1. `/completions` (POST): Generate completions for given messages.

2. `/completions_stream` (POST): Stream completions for given messages.

3. `/health` (GET): Check the health and get information about the loaded model.

4. `/hf_config_reader_api` (POST): Read values from persistent configuration memory.

5. `/hf_config_writer_api` (POST): Write values to the persistent configuration memory.

6. `/restart_server` (GET): Restart the LLM server.

Check out the GitHub repository linked below to obtain the server, source-code and detailed documentation on all the above aspects. As always, I welcome discussions and contributions!

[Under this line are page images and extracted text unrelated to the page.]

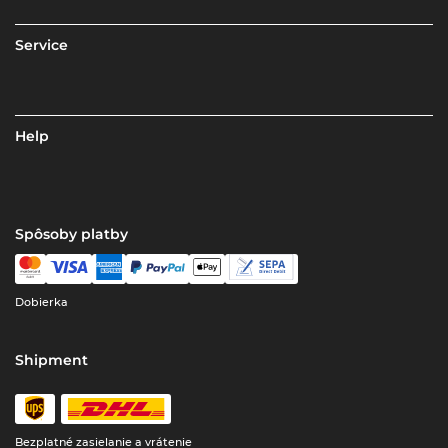
Service
Help
Spôsoby platby
Dobierka
Shipment
Bezplatné zasielanie a vrátenie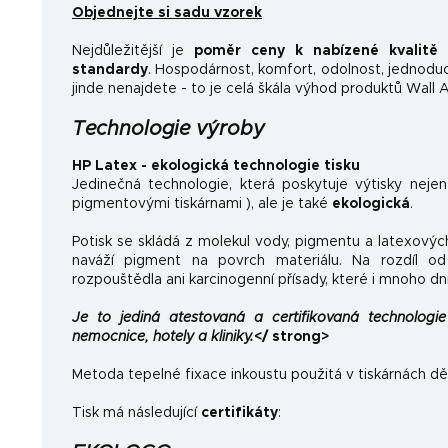
Objednejte si sadu vzorek
Nejdůležitější je
poměr ceny k nabízené kvalitě
a
standardy
.
Hospodárnost, komfort, odolnost, jednoducho
jinde nenajdete - to je celá škála výhod produktů Wall A
Technologie výroby
HP Latex - ekologická technologie tisku
Jedinečná technologie, která poskytuje výtisky neje
pigmentovými tiskárnami ), ale je také
ekologická
.
Potisk se skládá z molekul vody, pigmentu a latexovýc
naváží pigment na povrch materiálu. Na rozdíl od 
rozpouštědla ani karcinogenní přísady, které i mnoho dn
Je to jediná atestovaná a certifikovaná technologie 
nemocnice, hotely a kliniky.
</ strong>
Metoda tepelné fixace inkoustu použitá v tiskárnách dě
Tisk má následující
certifikáty
:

A closing note on llama.cpp

Llama.cpp and its GGUFs will likely remain the best option for hybrid CPU+GPU inferencing, wherein model layers are distributed across the memory of these processors, enabling the utilization of all available RAM in a single system. I am actively looking into quantization techniques that will enabling such hybrid inferencing in HF-Waitress too though, so stay tuned!

All said and done, llama.cpp is an amazing project and really represents open-source at it’s best: it’s a testament to what a community of willing contributers can create, and the freedom and enablement afforded to all by open-source projects.

llama.cpp and it’s creator and contributors have been very inspring to me on every level as a developer and I always wish it continued success. It serves as my inspiration to build and open-source the tools I do!